TASK STATEMENT
Only certain lines below are wanted: those starting at the line containing "left front paw: (673, 574)" and ending at the line containing "right back paw: (626, 530)", both included, each retyped exactly.

ENTRIES SHOWN
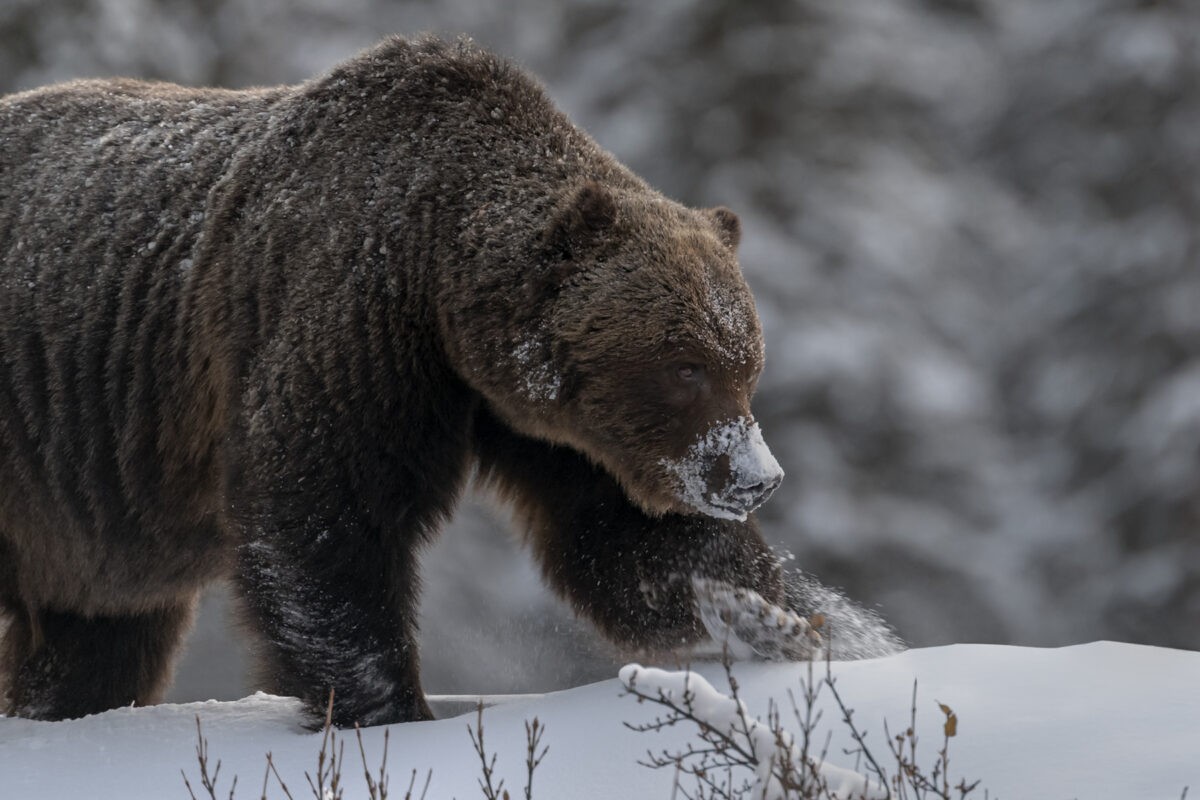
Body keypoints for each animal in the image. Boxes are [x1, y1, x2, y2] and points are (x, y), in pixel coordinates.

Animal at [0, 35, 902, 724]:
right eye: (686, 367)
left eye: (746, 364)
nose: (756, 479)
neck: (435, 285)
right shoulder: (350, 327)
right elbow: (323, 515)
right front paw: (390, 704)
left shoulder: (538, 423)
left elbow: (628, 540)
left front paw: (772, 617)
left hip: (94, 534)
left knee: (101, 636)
...
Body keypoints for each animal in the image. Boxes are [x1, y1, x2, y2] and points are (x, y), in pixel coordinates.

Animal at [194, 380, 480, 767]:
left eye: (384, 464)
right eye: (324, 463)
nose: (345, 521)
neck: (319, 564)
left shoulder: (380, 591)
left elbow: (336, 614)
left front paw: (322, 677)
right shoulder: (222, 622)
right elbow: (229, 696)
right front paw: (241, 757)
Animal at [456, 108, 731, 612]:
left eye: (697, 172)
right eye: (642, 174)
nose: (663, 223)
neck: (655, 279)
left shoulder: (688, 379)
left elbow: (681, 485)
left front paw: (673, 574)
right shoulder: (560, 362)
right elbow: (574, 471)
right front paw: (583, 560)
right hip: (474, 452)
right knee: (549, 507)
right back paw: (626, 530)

TASK RESPONSE
left front paw: (673, 574)
right shoulder: (560, 362)
right elbow: (574, 471)
right front paw: (583, 560)
right hip: (474, 452)
right knee: (549, 507)
right back paw: (626, 530)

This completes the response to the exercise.